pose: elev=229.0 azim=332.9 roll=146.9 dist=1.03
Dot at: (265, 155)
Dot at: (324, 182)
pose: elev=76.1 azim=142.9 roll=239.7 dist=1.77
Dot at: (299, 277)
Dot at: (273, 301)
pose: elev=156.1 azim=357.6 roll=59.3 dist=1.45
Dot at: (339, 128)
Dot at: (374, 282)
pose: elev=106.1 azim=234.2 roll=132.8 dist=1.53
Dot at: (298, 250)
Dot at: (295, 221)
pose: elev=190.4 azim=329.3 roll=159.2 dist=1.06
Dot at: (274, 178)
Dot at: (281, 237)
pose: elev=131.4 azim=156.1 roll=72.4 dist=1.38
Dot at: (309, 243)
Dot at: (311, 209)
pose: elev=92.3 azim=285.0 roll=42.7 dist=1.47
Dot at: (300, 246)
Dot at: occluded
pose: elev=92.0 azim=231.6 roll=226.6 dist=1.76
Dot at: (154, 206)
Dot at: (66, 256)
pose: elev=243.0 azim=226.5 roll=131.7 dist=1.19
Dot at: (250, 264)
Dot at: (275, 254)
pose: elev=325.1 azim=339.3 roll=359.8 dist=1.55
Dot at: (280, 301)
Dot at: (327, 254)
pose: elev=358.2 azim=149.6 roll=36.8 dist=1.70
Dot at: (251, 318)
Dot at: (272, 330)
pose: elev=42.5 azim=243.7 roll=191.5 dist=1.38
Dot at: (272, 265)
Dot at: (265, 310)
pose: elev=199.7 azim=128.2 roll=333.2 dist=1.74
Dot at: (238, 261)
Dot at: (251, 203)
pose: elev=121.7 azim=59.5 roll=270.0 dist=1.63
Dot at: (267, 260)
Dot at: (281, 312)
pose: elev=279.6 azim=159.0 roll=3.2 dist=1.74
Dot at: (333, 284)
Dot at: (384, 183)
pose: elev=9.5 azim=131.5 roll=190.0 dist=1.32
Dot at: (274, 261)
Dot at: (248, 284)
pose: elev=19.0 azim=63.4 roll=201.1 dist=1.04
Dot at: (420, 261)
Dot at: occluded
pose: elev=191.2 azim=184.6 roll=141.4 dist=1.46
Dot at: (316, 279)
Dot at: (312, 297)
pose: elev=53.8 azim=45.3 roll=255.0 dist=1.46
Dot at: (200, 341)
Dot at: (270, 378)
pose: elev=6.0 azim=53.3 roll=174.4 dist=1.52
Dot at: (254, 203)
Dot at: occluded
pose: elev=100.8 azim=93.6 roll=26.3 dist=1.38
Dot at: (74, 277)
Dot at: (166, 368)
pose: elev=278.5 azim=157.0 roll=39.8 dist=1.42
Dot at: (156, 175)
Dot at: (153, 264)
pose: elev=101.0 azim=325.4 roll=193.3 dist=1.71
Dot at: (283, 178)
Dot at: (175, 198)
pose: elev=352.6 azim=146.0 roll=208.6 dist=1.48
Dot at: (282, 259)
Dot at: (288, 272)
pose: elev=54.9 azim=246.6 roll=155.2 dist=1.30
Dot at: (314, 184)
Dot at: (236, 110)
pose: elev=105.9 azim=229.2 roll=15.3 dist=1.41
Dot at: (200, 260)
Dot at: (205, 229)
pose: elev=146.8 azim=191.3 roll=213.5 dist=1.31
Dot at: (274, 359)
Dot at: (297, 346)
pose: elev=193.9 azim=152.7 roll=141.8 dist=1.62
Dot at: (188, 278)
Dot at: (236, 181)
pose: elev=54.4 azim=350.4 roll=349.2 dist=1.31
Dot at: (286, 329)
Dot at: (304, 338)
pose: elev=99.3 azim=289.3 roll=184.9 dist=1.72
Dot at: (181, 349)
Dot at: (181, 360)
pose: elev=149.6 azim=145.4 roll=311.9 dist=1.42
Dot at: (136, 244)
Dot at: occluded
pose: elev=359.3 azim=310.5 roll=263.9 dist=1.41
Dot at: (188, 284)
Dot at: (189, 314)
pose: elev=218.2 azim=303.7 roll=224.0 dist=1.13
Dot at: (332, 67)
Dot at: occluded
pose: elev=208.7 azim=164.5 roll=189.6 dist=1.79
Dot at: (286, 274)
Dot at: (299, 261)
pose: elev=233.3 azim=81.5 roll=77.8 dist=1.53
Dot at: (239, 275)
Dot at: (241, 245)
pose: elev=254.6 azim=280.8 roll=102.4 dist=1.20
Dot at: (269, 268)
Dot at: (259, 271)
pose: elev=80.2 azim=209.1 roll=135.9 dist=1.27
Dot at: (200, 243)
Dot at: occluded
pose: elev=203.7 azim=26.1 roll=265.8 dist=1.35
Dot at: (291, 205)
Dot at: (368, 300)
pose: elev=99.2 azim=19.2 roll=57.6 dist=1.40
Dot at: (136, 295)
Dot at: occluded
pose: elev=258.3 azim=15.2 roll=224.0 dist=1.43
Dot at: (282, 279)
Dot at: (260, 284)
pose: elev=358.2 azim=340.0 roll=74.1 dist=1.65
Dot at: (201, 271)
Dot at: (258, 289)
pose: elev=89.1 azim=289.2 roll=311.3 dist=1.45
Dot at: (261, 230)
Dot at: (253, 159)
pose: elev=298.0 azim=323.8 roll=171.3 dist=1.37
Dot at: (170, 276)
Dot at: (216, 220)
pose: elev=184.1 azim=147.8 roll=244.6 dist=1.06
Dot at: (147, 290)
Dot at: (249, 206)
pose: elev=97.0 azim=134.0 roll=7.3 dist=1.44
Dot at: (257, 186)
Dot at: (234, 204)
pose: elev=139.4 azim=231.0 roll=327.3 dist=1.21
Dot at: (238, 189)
───
WHAT IS BEING ASKED
Write out every one of the entries above, line for line, with no changes.

SOLUTION
pose: elev=229.0 azim=332.9 roll=146.9 dist=1.03
Dot at: (265, 155)
Dot at: (324, 182)
pose: elev=76.1 azim=142.9 roll=239.7 dist=1.77
Dot at: (299, 277)
Dot at: (273, 301)
pose: elev=156.1 azim=357.6 roll=59.3 dist=1.45
Dot at: (339, 128)
Dot at: (374, 282)
pose: elev=106.1 azim=234.2 roll=132.8 dist=1.53
Dot at: (298, 250)
Dot at: (295, 221)
pose: elev=190.4 azim=329.3 roll=159.2 dist=1.06
Dot at: (274, 178)
Dot at: (281, 237)
pose: elev=131.4 azim=156.1 roll=72.4 dist=1.38
Dot at: (309, 243)
Dot at: (311, 209)
pose: elev=92.3 azim=285.0 roll=42.7 dist=1.47
Dot at: (300, 246)
Dot at: occluded
pose: elev=92.0 azim=231.6 roll=226.6 dist=1.76
Dot at: (154, 206)
Dot at: (66, 256)
pose: elev=243.0 azim=226.5 roll=131.7 dist=1.19
Dot at: (250, 264)
Dot at: (275, 254)
pose: elev=325.1 azim=339.3 roll=359.8 dist=1.55
Dot at: (280, 301)
Dot at: (327, 254)
pose: elev=358.2 azim=149.6 roll=36.8 dist=1.70
Dot at: (251, 318)
Dot at: (272, 330)
pose: elev=42.5 azim=243.7 roll=191.5 dist=1.38
Dot at: (272, 265)
Dot at: (265, 310)
pose: elev=199.7 azim=128.2 roll=333.2 dist=1.74
Dot at: (238, 261)
Dot at: (251, 203)
pose: elev=121.7 azim=59.5 roll=270.0 dist=1.63
Dot at: (267, 260)
Dot at: (281, 312)
pose: elev=279.6 azim=159.0 roll=3.2 dist=1.74
Dot at: (333, 284)
Dot at: (384, 183)
pose: elev=9.5 azim=131.5 roll=190.0 dist=1.32
Dot at: (274, 261)
Dot at: (248, 284)
pose: elev=19.0 azim=63.4 roll=201.1 dist=1.04
Dot at: (420, 261)
Dot at: occluded
pose: elev=191.2 azim=184.6 roll=141.4 dist=1.46
Dot at: (316, 279)
Dot at: (312, 297)
pose: elev=53.8 azim=45.3 roll=255.0 dist=1.46
Dot at: (200, 341)
Dot at: (270, 378)
pose: elev=6.0 azim=53.3 roll=174.4 dist=1.52
Dot at: (254, 203)
Dot at: occluded
pose: elev=100.8 azim=93.6 roll=26.3 dist=1.38
Dot at: (74, 277)
Dot at: (166, 368)
pose: elev=278.5 azim=157.0 roll=39.8 dist=1.42
Dot at: (156, 175)
Dot at: (153, 264)
pose: elev=101.0 azim=325.4 roll=193.3 dist=1.71
Dot at: (283, 178)
Dot at: (175, 198)
pose: elev=352.6 azim=146.0 roll=208.6 dist=1.48
Dot at: (282, 259)
Dot at: (288, 272)
pose: elev=54.9 azim=246.6 roll=155.2 dist=1.30
Dot at: (314, 184)
Dot at: (236, 110)
pose: elev=105.9 azim=229.2 roll=15.3 dist=1.41
Dot at: (200, 260)
Dot at: (205, 229)
pose: elev=146.8 azim=191.3 roll=213.5 dist=1.31
Dot at: (274, 359)
Dot at: (297, 346)
pose: elev=193.9 azim=152.7 roll=141.8 dist=1.62
Dot at: (188, 278)
Dot at: (236, 181)
pose: elev=54.4 azim=350.4 roll=349.2 dist=1.31
Dot at: (286, 329)
Dot at: (304, 338)
pose: elev=99.3 azim=289.3 roll=184.9 dist=1.72
Dot at: (181, 349)
Dot at: (181, 360)
pose: elev=149.6 azim=145.4 roll=311.9 dist=1.42
Dot at: (136, 244)
Dot at: occluded
pose: elev=359.3 azim=310.5 roll=263.9 dist=1.41
Dot at: (188, 284)
Dot at: (189, 314)
pose: elev=218.2 azim=303.7 roll=224.0 dist=1.13
Dot at: (332, 67)
Dot at: occluded
pose: elev=208.7 azim=164.5 roll=189.6 dist=1.79
Dot at: (286, 274)
Dot at: (299, 261)
pose: elev=233.3 azim=81.5 roll=77.8 dist=1.53
Dot at: (239, 275)
Dot at: (241, 245)
pose: elev=254.6 azim=280.8 roll=102.4 dist=1.20
Dot at: (269, 268)
Dot at: (259, 271)
pose: elev=80.2 azim=209.1 roll=135.9 dist=1.27
Dot at: (200, 243)
Dot at: occluded
pose: elev=203.7 azim=26.1 roll=265.8 dist=1.35
Dot at: (291, 205)
Dot at: (368, 300)
pose: elev=99.2 azim=19.2 roll=57.6 dist=1.40
Dot at: (136, 295)
Dot at: occluded
pose: elev=258.3 azim=15.2 roll=224.0 dist=1.43
Dot at: (282, 279)
Dot at: (260, 284)
pose: elev=358.2 azim=340.0 roll=74.1 dist=1.65
Dot at: (201, 271)
Dot at: (258, 289)
pose: elev=89.1 azim=289.2 roll=311.3 dist=1.45
Dot at: (261, 230)
Dot at: (253, 159)
pose: elev=298.0 azim=323.8 roll=171.3 dist=1.37
Dot at: (170, 276)
Dot at: (216, 220)
pose: elev=184.1 azim=147.8 roll=244.6 dist=1.06
Dot at: (147, 290)
Dot at: (249, 206)
pose: elev=97.0 azim=134.0 roll=7.3 dist=1.44
Dot at: (257, 186)
Dot at: (234, 204)
pose: elev=139.4 azim=231.0 roll=327.3 dist=1.21
Dot at: (238, 189)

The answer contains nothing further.